◆ **本文抜粋**:
>>
【戦艦「大和」復元への道】『ゴジラ』の街並みを作った会社も協力、2000枚もの写真を使って…「十分の一戦艦大和」建造で味わった"生みの苦しみ"
通路にしても、ラッタル(はしご)で登れるようになっている場合には問題ないが、艦内から行くものは、必ず艦内図面で通路を確認する。この確認作業は省けない。なぜなら、機銃座などの床には兵員が通るマンホールのハッチをつけなければならず、ハッチの場所は艦内通路とつながっていなければならないからだ。通路に多数ある防水扉も、通路との関係を考える必要があって、一概に右開き、左開きとは決められない。
田島氏は大和や武蔵の写真を拡大し、無数にあるリベットのピッチを測った。大和は建造当時、最新鋭の戦艦だったが、強度を重視したためリベットを多用している。リベットは、使用される箇所と寸法によって、微妙にピッチが違う。また、高角砲のシールドなどには、リベットの列に六角のボルトが混じっていたりする。これらも写真から読める限りは再現を目指した。
6月に入り、ようやく艦橋基部が完成した。検査のため呉に運ばれてきた下塗り塗装だけの艦橋は、さっぱりしていたが、その形態の鋭さには目を見張った。鋭さとは、迷いのないシャープさである。大和の艦橋には、奇妙なほど曲面が多い。その再現は一見簡単なように見えても、少しでもカーブを摑み損なうと、何ともおかしな形になってしまうのだ。
「誤差はないです」工作精度の高さに驚き!
<<
◆ **提供データ**:
>>
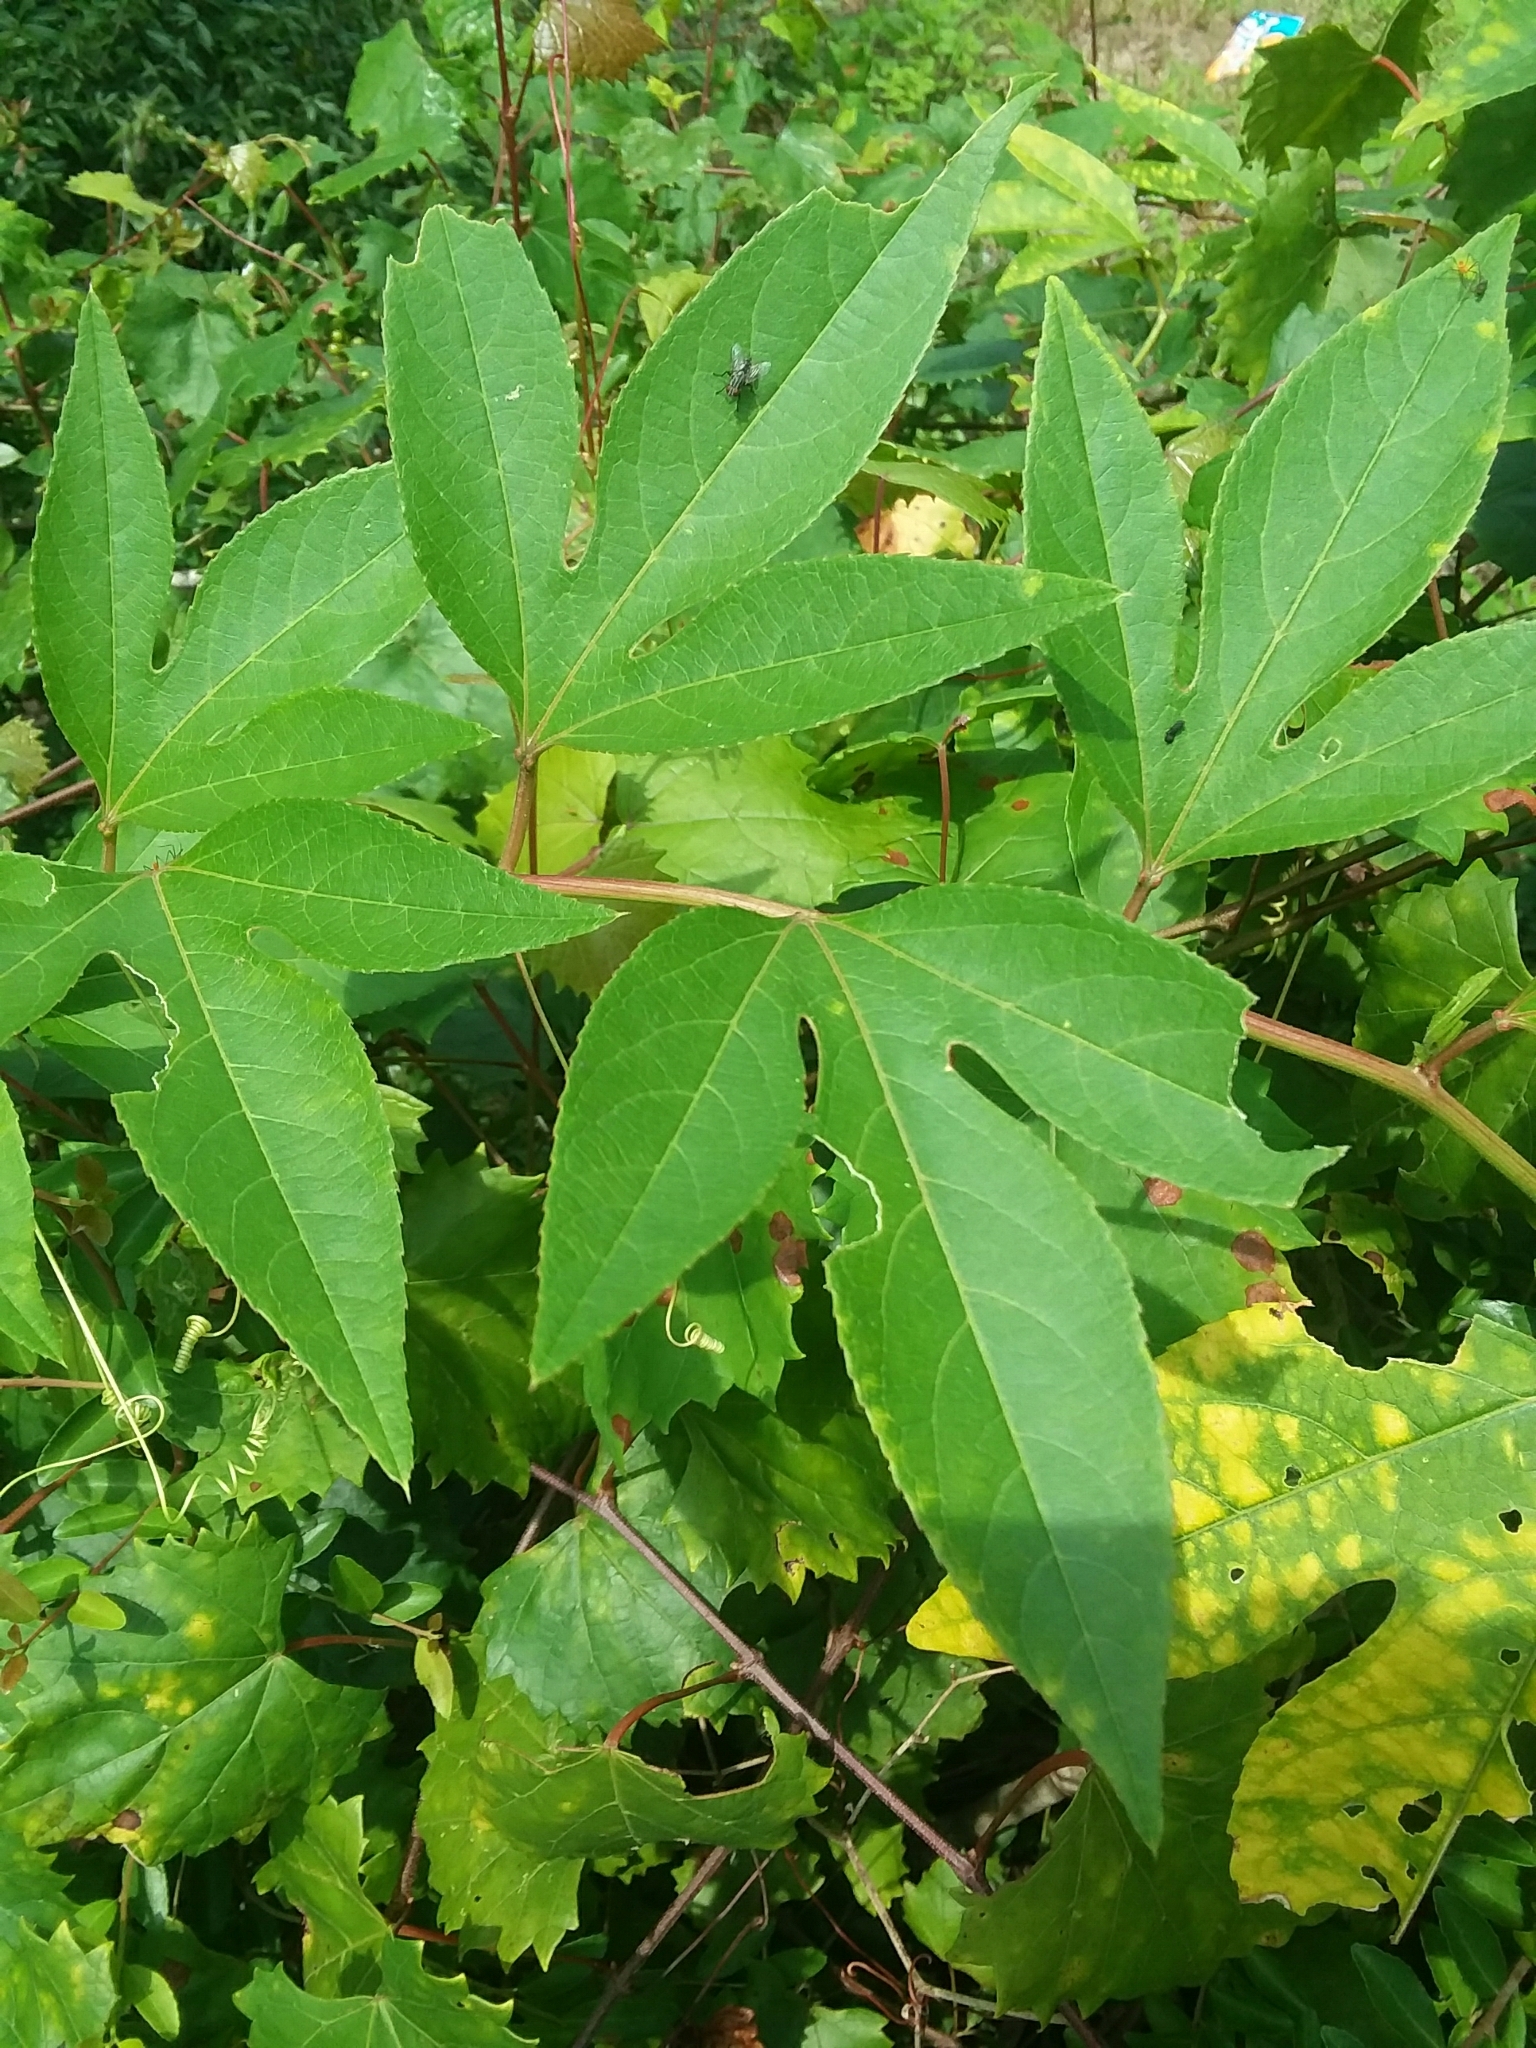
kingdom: Plantae
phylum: Tracheophyta
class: Magnoliopsida
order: Malpighiales
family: Passifloraceae
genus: Passiflora
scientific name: Passiflora incarnata
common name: Apricot-vine
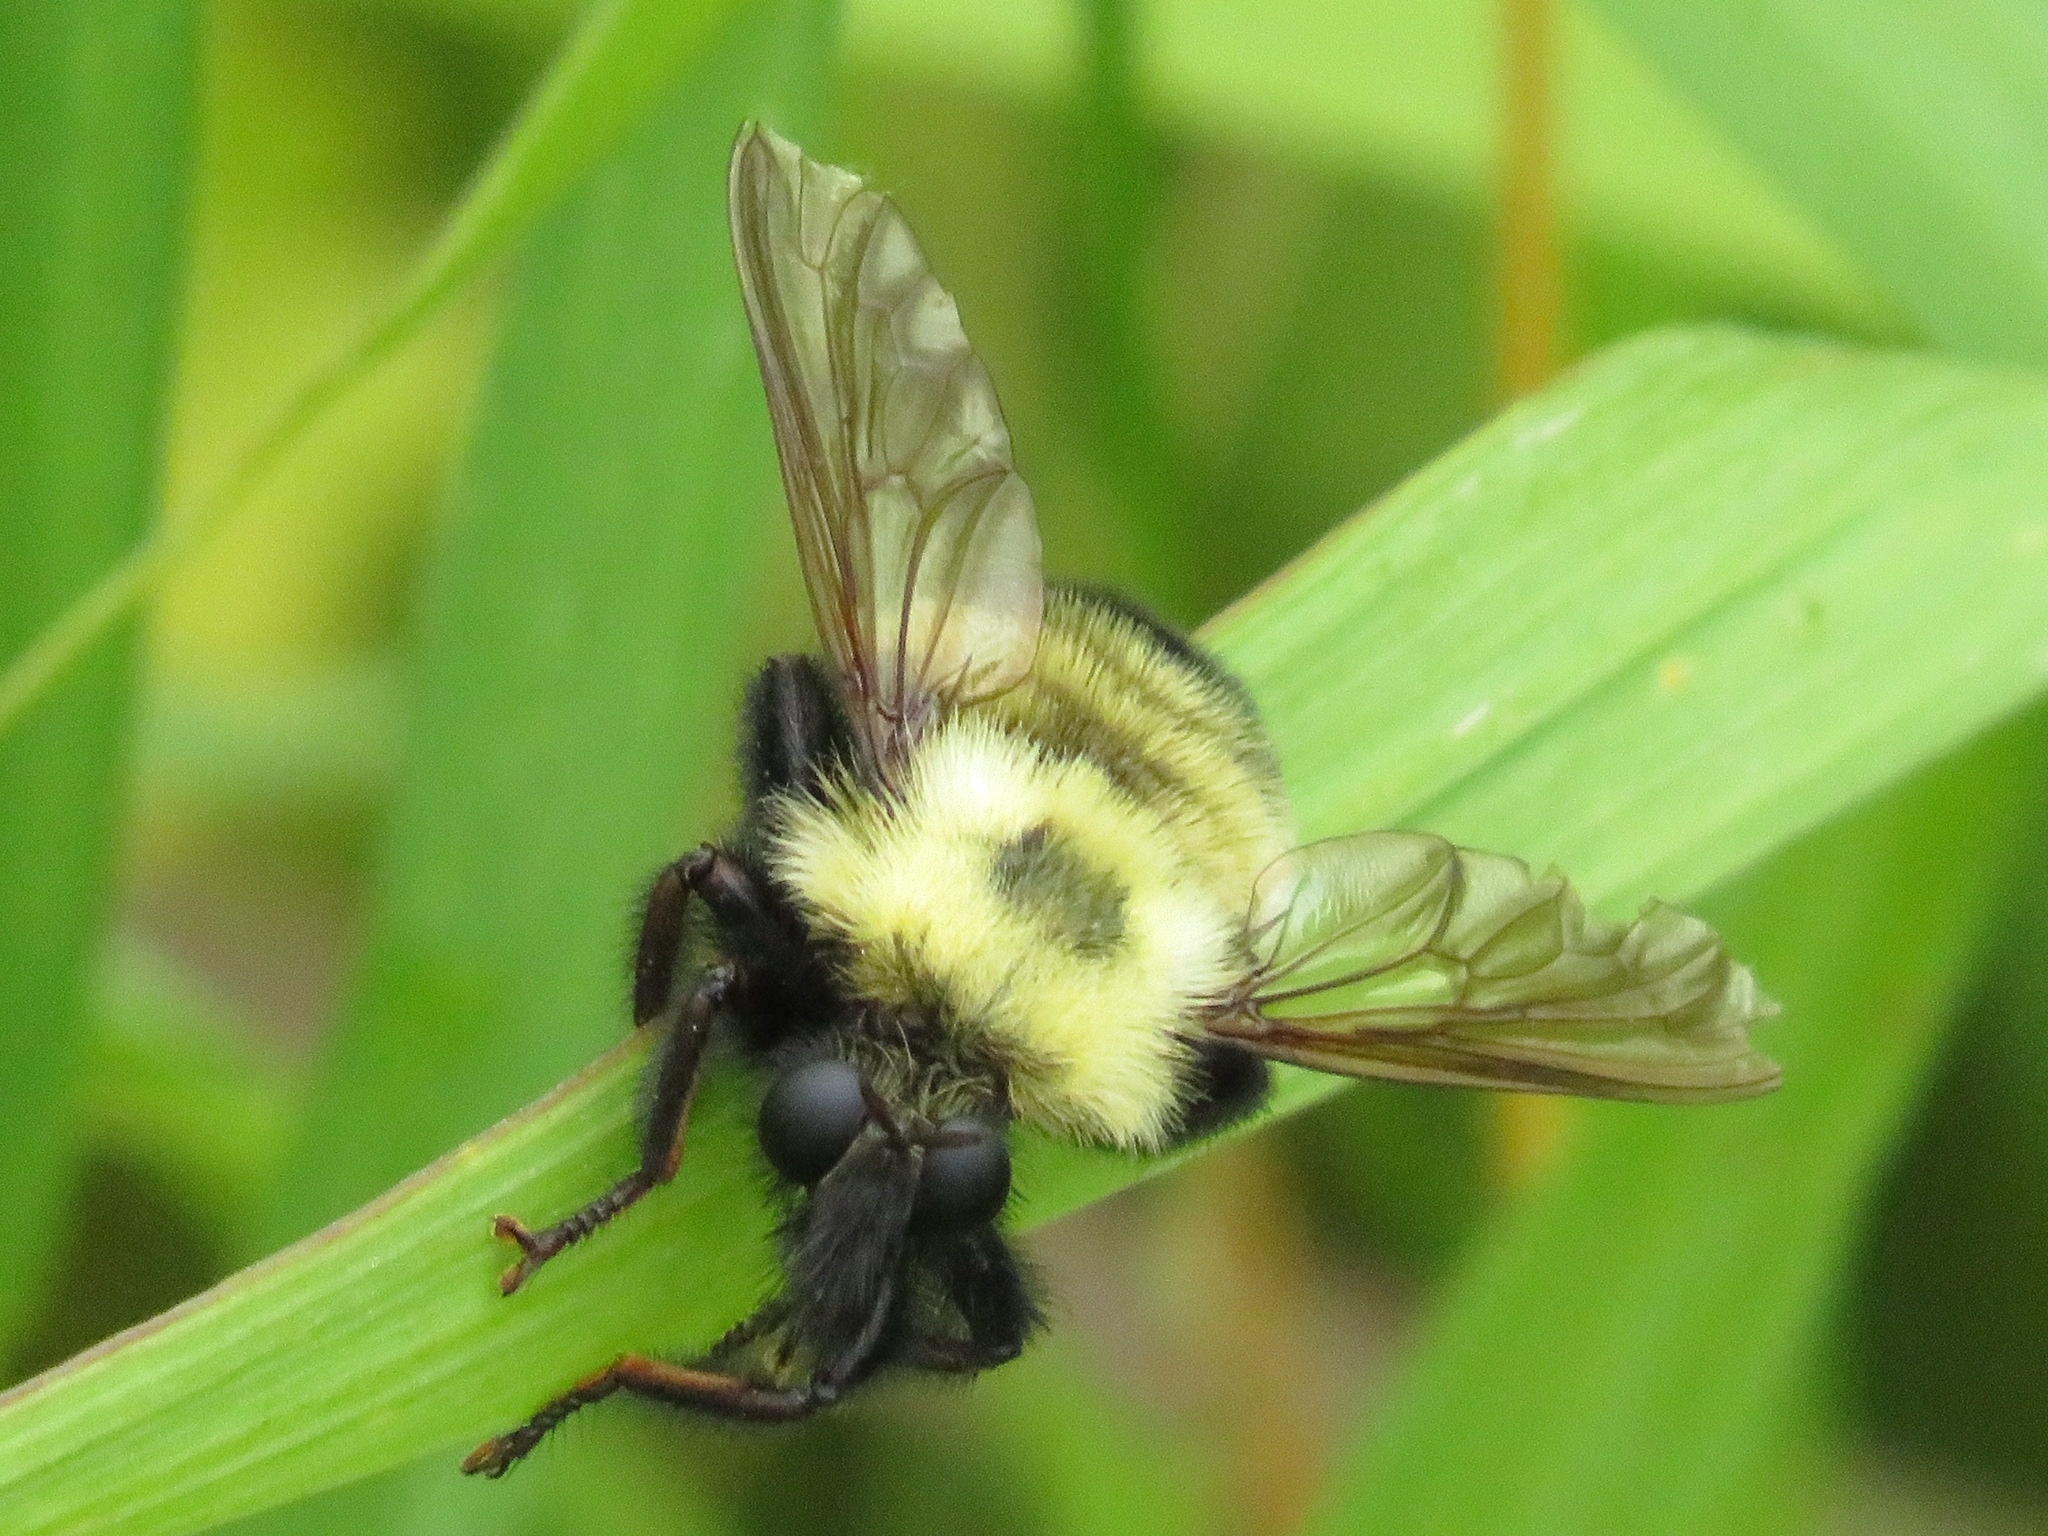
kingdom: Animalia
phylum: Arthropoda
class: Insecta
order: Diptera
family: Asilidae
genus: Laphria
<<
◆ **読解の応用**:
**1)** 本文の「田島氏は大和や武蔵の写真を拡」から「かしな形になってしまうのだ。」までを、一字一句違えずに書き写してください。
**2)** 本文によると、大和がリベットを多用したのはなぜですか。
**3)** 次の(a)〜(c)の記述が本文と合っているかどうかを「はい」か「いいえ」で答え、それぞれ判断の決め手となる本文の言葉をそのまま引用してください。
(a) 艦橋基部は6月に入って完成した。
(b) 通路の防水扉はすべて右開きと決められている。
(c) 大和の艦橋には曲面がほとんどない。
これらの資料は本文の内容とは関係がありません。

◆ **演習の解答**:
**1)**
田島氏は大和や武蔵の写真を拡大し、無数にあるリベットのピッチを測った。大和は建造当時、最新鋭の戦艦だったが、強度を重視したためリベットを多用している。リベットは、使用される箇所と寸法によって、微妙にピッチが違う。また、高角砲のシールドなどには、リベットの列に六角のボルトが混じっていたりする。これらも写真から読める限りは再現を目指した。
6月に入り、ようやく艦橋基部が完成した。検査のため呉に運ばれてきた下塗り塗装だけの艦橋は、さっぱりしていたが、その形態の鋭さには目を見張った。鋭さとは、迷いのないシャープさである。大和の艦橋には、奇妙なほど曲面が多い。その再現は一見簡単なように見えても、少しでもカーブを摑み損なうと、何ともおかしな形になってしまうのだ。

**2)** 強度を重視したためです。

**3)**
(a) はい。「6月に入り、ようやく艦橋基部が完成した。」
(b) いいえ。「一概に右開き、左開きとは決められない。」
(c) いいえ。「大和の艦橋には、奇妙なほど曲面が多い。」